Archive for the ‘Open Help’ Category

OpenHelp

14 August 2006

The idea behind OpenHelp is that it’s very difficult to take that first tentative step into the FLOSS community. You’ve picked up/been given a CD, you want to try it out, and something just doesn’t quite work. Where do you go for help?

Google? You’ll get loads of confusing information that may or may not be relevant, but you just can’t decipher enough to figure it out.

Forums? They’ll tell you to RTFM, or send you to the stuff you found and failed to understandwhen googling.

IRC? You’ll be lucky to find somewhere that isn’t either so quiet nobody answers anything or so busy you can’t follow what’s going on.

Mailing list? If you can find the right one, and if there’s enough subscribers to even notice your question, they’ll probably tell you to search the logs, and you’re back at square one.

Local LUG? Well, if there is one, and if it’s populated by friendly, helpful people who go out of their way to welcome new people, then you’re very lucky. You’re even more lucky if one of those people happens to be able to help with the problem you’re having.

And, of course, all this assumes you know what question you should be asking in the first place. All too often it’s tricky to figure out which bit isn’t working. If you can’t play an mp3, how do you work out if it’s codecs, the player, ALSA, the sound card, the speakers, some settings somewhere?

So here’s where OpenHelp comes in. If we can get it up and running, and if we can get some serious support, it will be a single place where people new to the community can ask any free software related question they like, and get a sensible, helpful answer, written in English rather than Geek. We’ve got loads of ideas going on about how to set it up and how to get it moving. I will be posting more about it and about how to get involved soon.

Women In Open Source

4 August 2006

This blog came into being because of the Women In Open Source talk I did with Kat and Phated at LUGRadio Live the other week. So, I thought I should probably start it with something about that talk.

The main aims of the talk were to highlight the rather shocking statistic that, according to FLOSSPOLLS, only 1.5% of Open Source Contributors are women, and to get people to think about things. The fact that the gap isn’t nearly so broad in proprietary software (28% women) suggests that technology or ability that are not the (only?) problems, but it’s something fundamental in the difference between the two. What makes propreitary software and Free software different, in terms of getting involved in them, is the community surrounding them. The Free Software community is excluding women.

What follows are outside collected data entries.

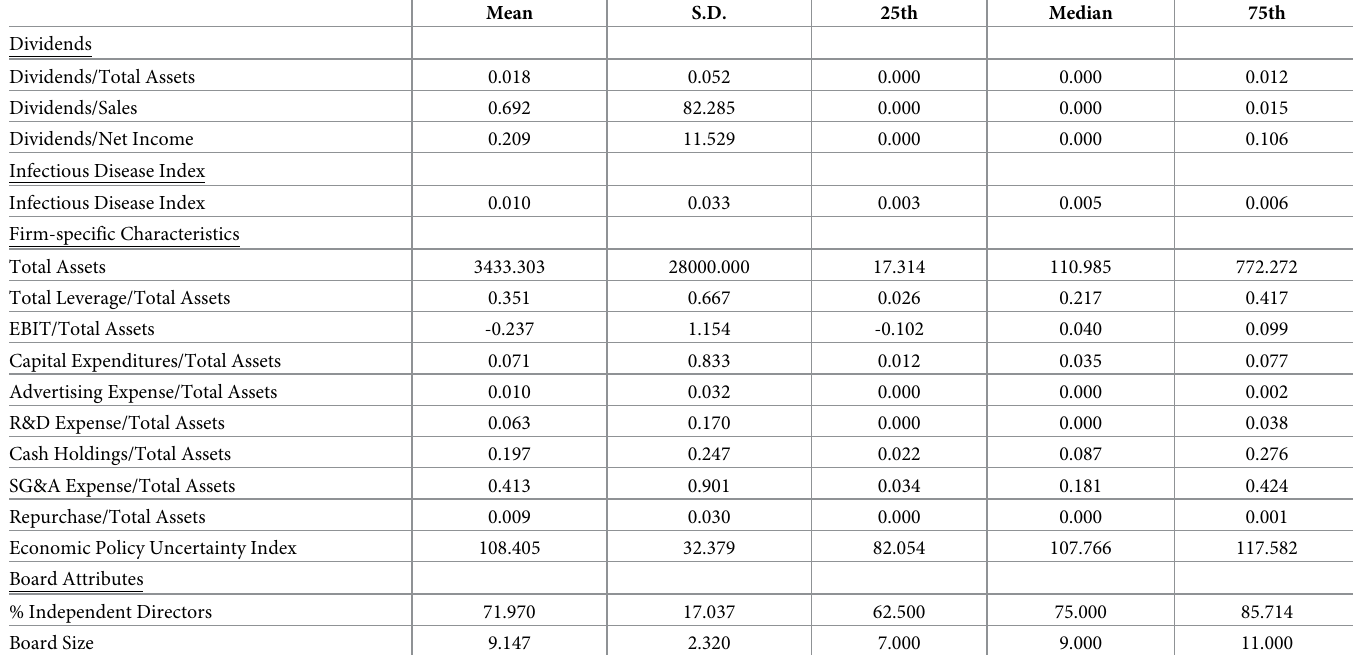
Table 1. Descriptive statistics. Our measure of disease-related uncertainty is the infectious disease equity market volatility developed by Baker et al. (2020) [9]. Using sophisticated textual analysis, Baker et al. (2020) [9] search for news articles related to infectious diseases and equity market volatility. A higher fraction of these news arti- cles to all articles in each time period signifies a higher level of market uncertainty that can be ascribed to infectious diseases. For ease of interpretation, we have the infec- tious disease equity market volatility index divided by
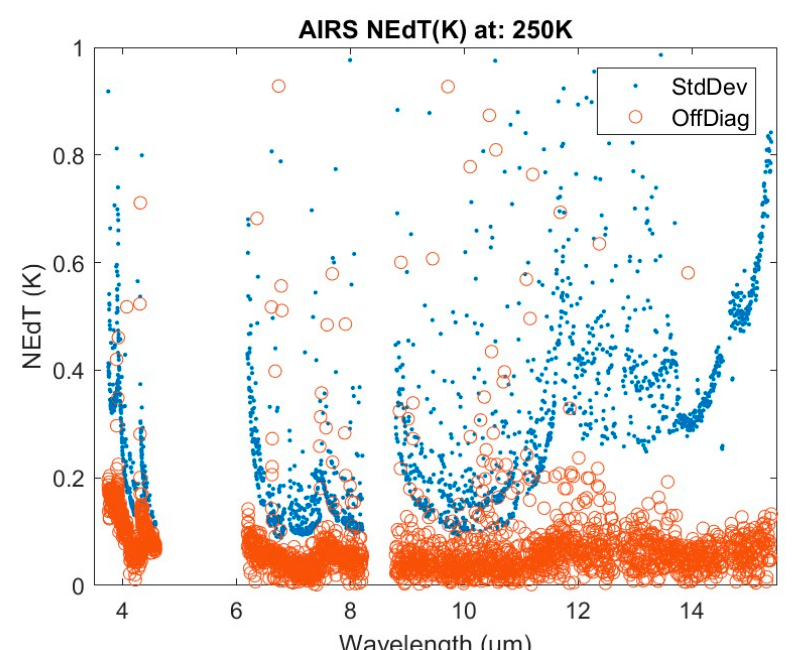
Figure 7. Noise equivalent differential temperature (NEdT) for AIRS at 250 K for uncorrelated (blue points) and correlated (red circles) noise. Correlated noise is considered a radiometric uncertainty.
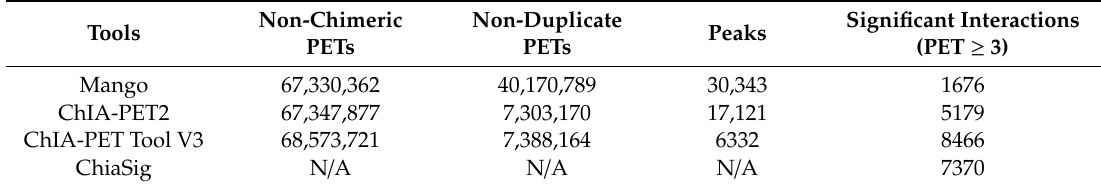
Table 8. Statistics of di ff erent tools from human K562 cells.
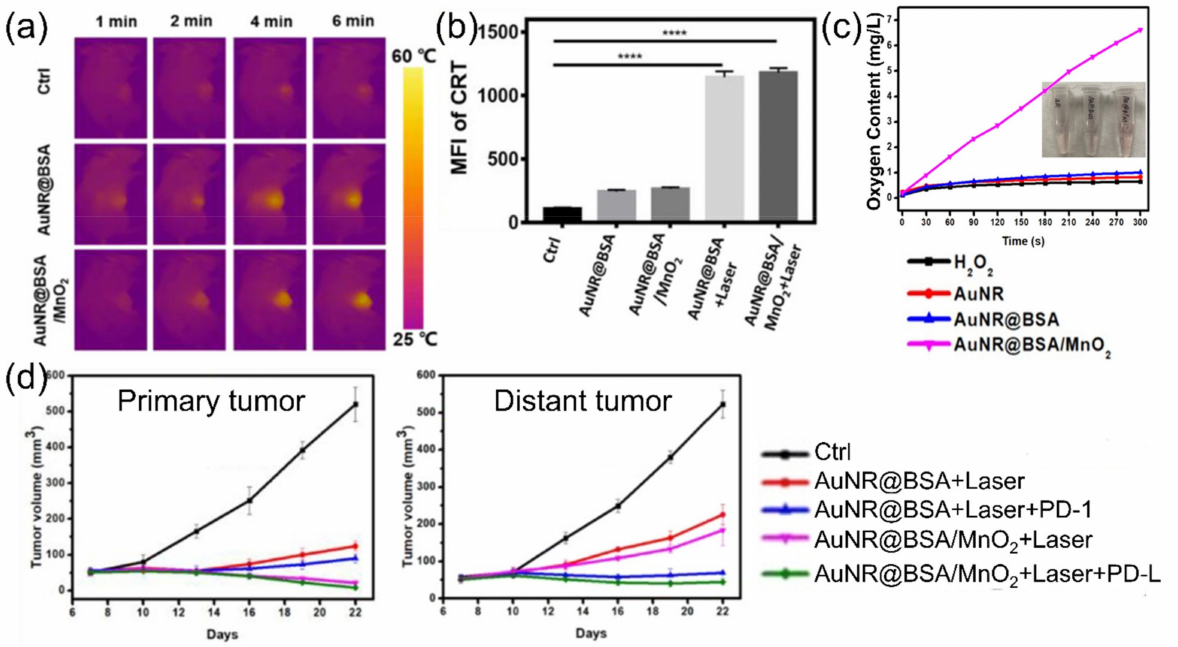
Figure 7. ( a ) Thermal images of 4T1 tumor area after laser irradiation; ( b ) expression of CRT after treatments (**** p < 0.0001); ( c ) oxygen generation curves from the decomposition of H 2 O 2 in the presence of the PTT agent AuNRs; ( d ) tumor growth curve of primary and distant tumor after treatments (BSA: bovine serum albumin, PD-1: immune checkpoint blockade). Figures are reproduced from ref. [116] with permission from Wiley-VCH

While it’s interesting to look at the situation objectively and try to figure out why it’s happening, I’ve no interest in pointing fingers or throwing around blame, because it won’t solve anything, and besides, I don’t believe there is anything deliberate or truely mysogynistic about what’s going on. I think it’s a general lack of regard for new members of the community coupled with and exacerbated by fundamental differences between men and women. All too often when someone goes looking for help, they get told RTFM, or that they’re asking the wrong question, or that they need to learn how to ask a question before anyone will deign to answer them. While it’s good for people to learn how to ask questions, if they’re not given a chance, they’ll never try. Besides, some people will never learn that particular skill, and I don’t think we should be excluding them from the community completely, unless we want to be known as elitist.

Women tend to be less confident and less capable of putting themselves forward than men, especially in an area which is male dominated. I’ll no doubt blog about the whys and wherefores of that another time, but it does seem to be true, and it explains part of why more women than men are put off by the poor response to requests for help. Add in that the poor response can be easily misinterpretted as the men being patronising and basically telling the women that they shouldn’t get involved with things they don’t understand. Then add in the common responses to a woman turning up at a LUG meet or similar – lewd comments, assumptions of low technical ability, a room full of quiet guys unable to speak to her. This kind of thing doesn’t have to come from everybody in the community, just a small number can ruin the good efforts of everybody else.

I’m still amazed by the response the talk got – I had people from all corners of the event wanting to talk to me about it, and so did Kat and Phated. Just about every conversation I had for the rest of the day related back to the talk, and all of them gave me something new to think about. There is only one part of my thinking that hasn’t changed significantly since agreeing to do the talk, but has been considerably reaffirmed: why the situation the descrepancy exists is fascinating, but the more important question is how can we improve things?